Passion produces profits (not the other way around)
To be honest, this is the biggest mistake I made — and one of the most common errors I watch founders commit every day: I built a business to fund my passions, rather than building a business around (funded by) my passions. As artsy and non-scientific as it sounds, the simple truth is that passions can produce profits, and it’s far easier to be supremely successful at something you love to do (or care strongly about) than it is to crank profits out of a venture that feels like a chore (ahem: an annoyance).
If you knew you would make the exact same amount of money and have the exact same degree of success no matter which industry, idea, or venture you pursued, would you still choose the path you’re currently on? Believe it or not, if you’re at the top of your game, invigorated by the work you’re so lucky you get to do that calling it “work” feels utterly ridiculous, you probably will be enthused to put in the extra hours. You probably will seamlessly do what it takes to grow the venture, expand, and reinvest your time and finances undeterred because it isn’t a chore; it’s your passion.
Busting the startup myth: It doesn’t have to suck
If entrepreneurship feels hard, draining, unfulfilling, or otherwise like actual “work”, you may be in it for the wrong reason, or perhaps you’ve fallen into the trap of building your empire backward like I did.
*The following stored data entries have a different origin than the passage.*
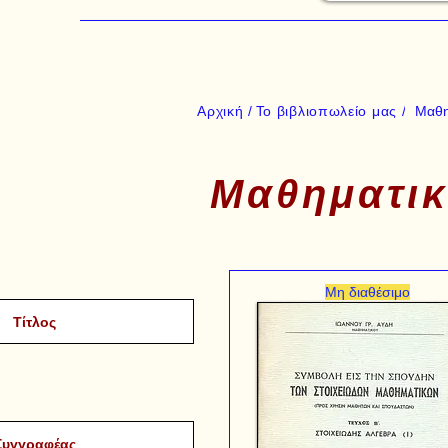
Αρχική /
Το βιβλιοπωλείο μας /
Μαθη
Μαθηματικ
Μη διαθέσιμο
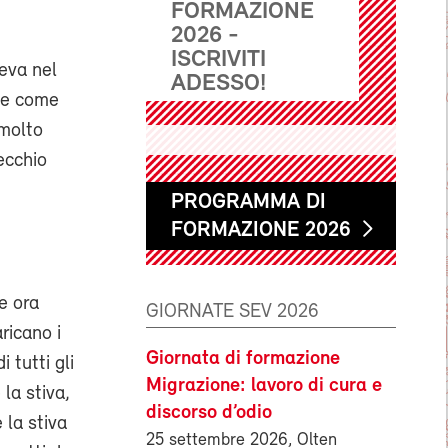
FORMAZIONE
2026 -
ISCRIVITI
teva nel
ADESSO!
che come
 molto
ecchio
PROGRAMMA DI
FORMAZIONE 2026
e ora
GIORNATE SEV 2026
ricano i
Giornata di formazione
 tutti gli
Migrazione: lavoro di cura e
 la stiva,
discorso d’odio
 la stiva
25 settembre 2026, Olten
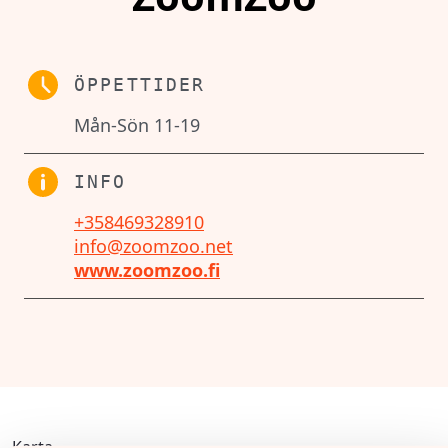
ÖPPETTIDER
Mån-Sön 11-19
INFO
+358469328910
info@zoomzoo.net
www.zoomzoo.fi
Karta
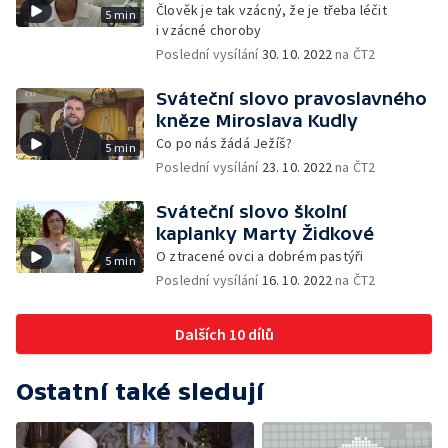
Člověk je tak vzácný, že je třeba léčit
5 min
i vzácné choroby
Poslední vysílání
30. 10. 2022
na ČT2
Sváteční slovo pravoslavného
kněze Miroslava Kudly
Co po nás žádá Ježíš?
5 min
Poslední vysílání
23. 10. 2022
na ČT2
Sváteční slovo školní
kaplanky Marty Židkové
O ztracené ovci a dobrém pastýři
5 min
Poslední vysílání
16. 10. 2022
na ČT2
Dalších 10 dílů
Ostatní také sledují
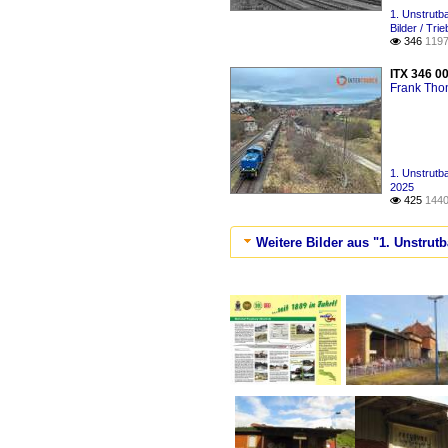
1. Unstrutb
Bilder / Tri
346
1197

ITX 346 0
Frank Th
1. Unstrutb
2025
425
1440

Weitere Bilder aus "1. Unstrut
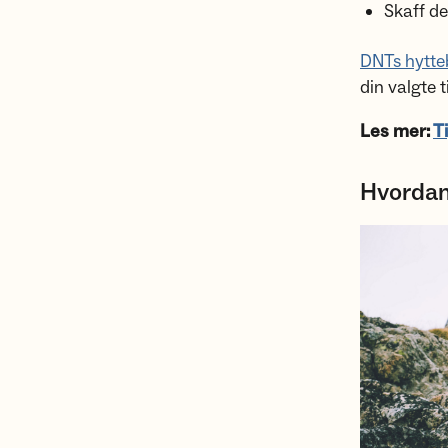
Skaff d
DNTs hytteb
din valgte 
Les mer:
Ti
Hvordan 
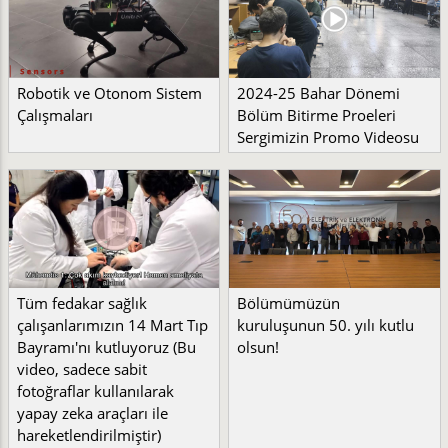
Robotik ve Otonom Sistem
2024-25 Bahar Dönemi
Çalışmaları
Bölüm Bitirme Proeleri
Sergimizin Promo Videosu
Tüm fedakar sağlık
Bölümümüzün
çalışanlarımızın 14 Mart Tıp
kuruluşunun 50. yılı kutlu
Bayramı'nı kutluyoruz (Bu
olsun!
video, sadece sabit
fotoğraflar kullanılarak
yapay zeka araçları ile
hareketlendirilmiştir)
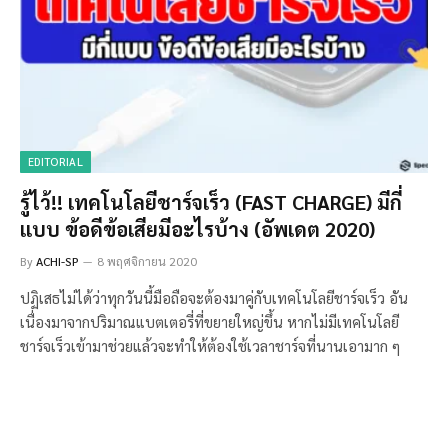
EDITORIAL
รู้ไว้!! เทคโนโลยีชาร์จเร็ว (FAST CHARGE) มีกี่
แบบ ข้อดีข้อเสียมีอะไรบ้าง (อัพเดต 2020)
By
ACHI-SP
8 พฤศจิกายน 2020
ปฏิเสธไม่ได้ว่าทุกวันนี้มือถือจะต้องมาคู่กับเทคโนโลยีชาร์จเร็ว อัน
เนื่องมาจากปริมาณแบตเตอรี่ที่ขยายใหญ่ขึ้น หากไม่มีเทคโนโลยี
ชาร์จเร็วเข้ามาช่วยแล้วจะทำให้ต้องใช้เวลาชาร์จที่นานเอามาก ๆ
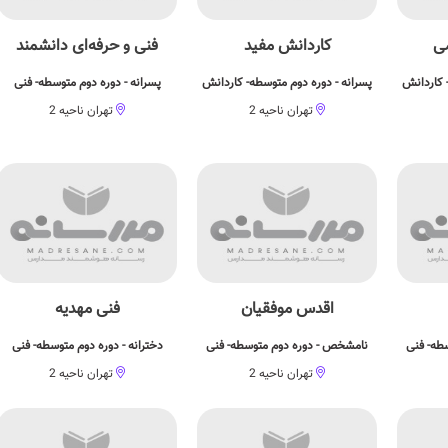
می
کاردانش مفید
فنی و حرفه‌ای دانشمند
 کاردانش
پسرانه - دوره دوم متوسطه- کاردانش
پسرانه - دوره دوم متوسطه- فنی
تهران ناحیه 2
تهران ناحیه 2
اقدس موفقيان
فنی مهدیه
طه- فنی
نامشخص - دوره دوم متوسطه- فنی
دخترانه - دوره دوم متوسطه- فنی
تهران ناحیه 2
تهران ناحیه 2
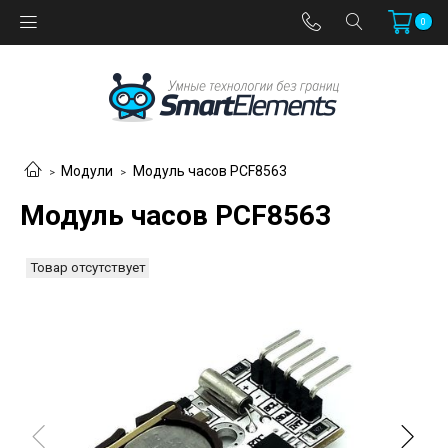
0
Модули
Модуль часов PCF8563
Модуль часов PCF8563
Товар отсутствует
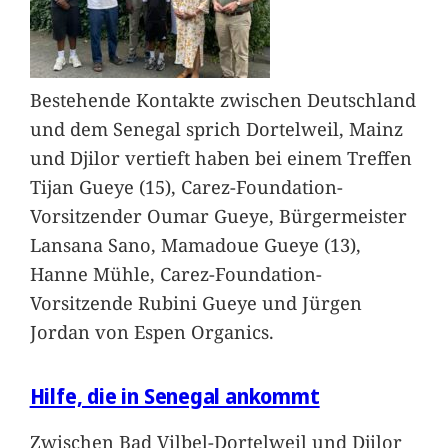
Bestehende Kontakte zwischen Deutschland
und dem Senegal sprich Dortelweil, Mainz
und Djilor vertieft haben bei einem Treffen
Tijan Gueye (15), Carez-Foundation-
Vorsitzender Oumar Gueye, Bürgermeister
Lansana Sano, Mamadoue Gueye (13),
Hanne Mühle, Carez-Foundation-
Vorsitzende Rubini Gueye und Jürgen
Jordan von Espen Organics.
Hilfe, die in Senegal ankommt
Zwischen Bad Vilbel-Dortelweil und Djilor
Being an entrepreneur doesn’t have to feel like taking a major risk, sacrificing everything (including your long-term financial security), and delaying your greatest passions and dreams for the foreseeable years or decades (until your venture makes it big). I’d rather invest some more time figuring out the right path (while buying myself some financial wiggle room and security) than grind on autopilot down a path I can’t wait to get off.